Setting: 20 trauma units in the UK National Health Service.
Participants: 669 adults aged 18 years and older with an acute ankle fracture suitable for cast immobilisation: 334 were randomised to a plaster cast and 335 to a removable brace.
Interventions: A below the knee cast was applied and ankle range of movement exercises started on cast removal. The removable brace was fitted, and ankle range of movement exercises were started immediately.
Main outcome measures: Primary outcome was the Olerud Molander ankle score at 16 weeks, analysed by intention to treat. Secondary outcomes were Manchester-Oxford foot questionnaire, disability rating index, quality of life, and complications at 6, 10, and 16 weeks.
Results: The mean age of participants was 46 years (SD 17 years) and 381 (57%) were women. 502 (75%) participants completed the study. No statistically significant difference was found in the Olerud Molander ankle score between the cast and removable brace groups at 16 weeks (favours brace: 1.8, 95% confidence interval -2.0 to 5.6). No clinically significant differences were found in the Olerud Molander ankle scores at other time points, in the secondary unadjusted, imputed, or per protocol analyses.
Conclusions: Traditional plaster casting was not found to be superior to functional bracing in adults with an ankle fracture. No statistically difference was found in the Olerud Molander ankle score between the trial arms at 16 weeks.
Trial registration: ISRCTN registry ISRCTN15537280.
© Author(s) (or their employer(s)) 2019. Re-use permitted under CC BY. No commercial re-use.

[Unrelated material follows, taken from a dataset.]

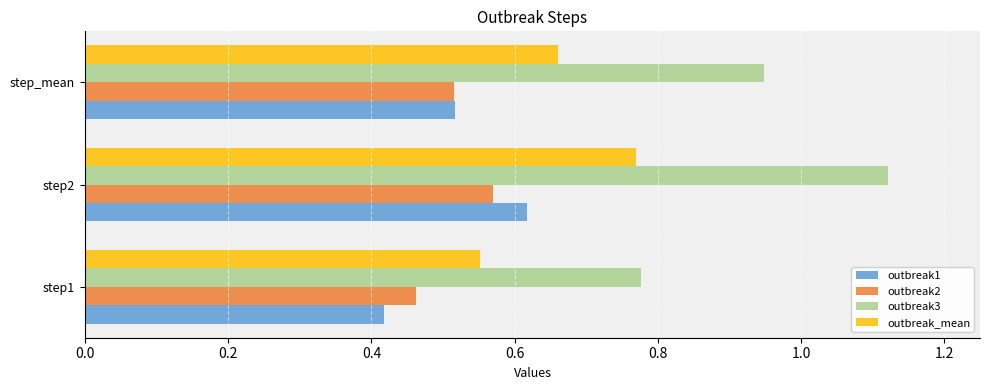

What is the sum of all outbreak3 values?

2.8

See rights and permissions. Published by BMJ.
Conflict of interest statement
Competing interests: All authors have completed the ICMJE uniform disclosure form at www.icmje.org/coi_disclosure.pdf and declare: all authors had financial support from the National Institute for Health Research (NIHR) for the submitted work; no financial relationships with any organisations that might have an interest in the submitted work in the previous three years. RSK is a member of the UK NIHR Health Technology Assessment (HTA) Cost Effectiveness Threshold (CET) board, NIHR Integrated Clinical Academic (ICA) doctoral panel, and chair of the NIHR Research for Patient Benefit (RfPB) board. MLC is a member of the UK NIHR HTA general board and holder of a NIHR senior investigator award. ACR is a member of the NIHR ICA clinical lectureship/senior clinical lectureship panel and holder of a NIHR senior investigator award. RSK, MLC, ACR, NP, HP, and PW have been awarded current and previous NIHR research grants. HP, MU, and RSK are co-investigators on two NIHR funded studies receiving additional support from Stryker. MU is chief investigator or co-investigator on multiple previous and current research grants from the UK NIHR and Arthritis Research UK and is a co-investigator on grants funded by the Australian National Health and Medical Research Council. He is an NIHR senior investigator. He has received travel expenses for speaking at conferences from the professional organisations hosting the conferences. He is a director and shareholder of Clinvivo that provides electronic data collection for health services research. He is part of an academic partnership with Serco, funded by the European Social Fund, related to return to work initiatives. He has accepted honorariums for teaching and lecturing from consortium for advanced research training in Africa. Until March 2020 he was an editor of the NIHR journal series and a member of the NIHR Journal Editors Group, for which he received a fee.